EXTRACT
Download speed

Site speed can increase your search engine rankings as Google began using it to rank sites in April of 2010.

Speed matters. Even in the day of the high speed internet, people get turned off if a site takes its time to load. Whatever the reasons might be for a slow download speed, you have to ensure that your blog is optimized to its fullest potential.

If you’re starting out blogging and still haven’t found a hosting service, make sure you find a reliable and fast service. Check out review sites of hosting service providers to see what other customers are saying. Try asking Twitter community to get some real-time feedback from the customers.

Here I would like to offer you 5 easy tips to boost your blog’s speed. Some of them you might have heard elsewhere, some of them might be new to you. These are very easy to implement tips and shouldn’t take a lot of time, but it will help you increase your blog’s speed.

DATA SUPPLIED
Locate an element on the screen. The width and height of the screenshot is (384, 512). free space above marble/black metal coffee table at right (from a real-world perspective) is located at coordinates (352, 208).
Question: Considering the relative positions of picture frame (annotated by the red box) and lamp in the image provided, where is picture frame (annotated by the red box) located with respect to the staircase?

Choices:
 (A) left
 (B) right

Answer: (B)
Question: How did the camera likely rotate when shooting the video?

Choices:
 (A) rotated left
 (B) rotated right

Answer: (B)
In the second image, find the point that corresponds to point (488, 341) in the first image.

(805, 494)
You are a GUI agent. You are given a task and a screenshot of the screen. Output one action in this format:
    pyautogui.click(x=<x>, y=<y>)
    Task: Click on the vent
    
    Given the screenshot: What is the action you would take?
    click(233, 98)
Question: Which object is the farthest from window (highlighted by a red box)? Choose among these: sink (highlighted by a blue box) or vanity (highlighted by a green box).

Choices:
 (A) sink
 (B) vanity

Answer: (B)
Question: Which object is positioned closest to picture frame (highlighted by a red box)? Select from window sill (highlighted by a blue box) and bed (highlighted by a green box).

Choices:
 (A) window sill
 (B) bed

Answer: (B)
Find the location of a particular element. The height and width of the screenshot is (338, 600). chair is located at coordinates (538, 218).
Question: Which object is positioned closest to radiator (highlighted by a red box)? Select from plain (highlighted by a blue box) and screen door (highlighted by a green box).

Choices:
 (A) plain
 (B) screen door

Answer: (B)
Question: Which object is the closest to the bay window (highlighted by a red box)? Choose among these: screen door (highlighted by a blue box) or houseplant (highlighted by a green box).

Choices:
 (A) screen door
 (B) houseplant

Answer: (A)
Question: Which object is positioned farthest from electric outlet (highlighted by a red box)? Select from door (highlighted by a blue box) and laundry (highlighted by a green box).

TASKS
1. Transcribe the passage on download speed from "Site speed can" to "from the customers.".
2. Summarize the download speed passage in two sentences.

THE RESULTS
1.
Site speed can increase your search engine rankings as Google began using it to rank sites in April of 2010.

Speed matters. Even in the day of the high speed internet, people get turned off if a site takes its time to load. Whatever the reasons might be for a slow download speed, you have to ensure that your blog is optimized to its fullest potential.

If you’re starting out blogging and still haven’t found a hosting service, make sure you find a reliable and fast service. Check out review sites of hosting service providers to see what other customers are saying. Try asking Twitter community to get some real-time feedback from the customers.

2. Site speed can raise search rankings because Google began using it to rank sites in April 2010, and people are turned off by slow-loading sites, so a blog should be optimized to its fullest potential. New bloggers should choose a reliable, fast hosting service by checking review sites and asking the Twitter community, and the post offers five easy tips to boost a blog's speed.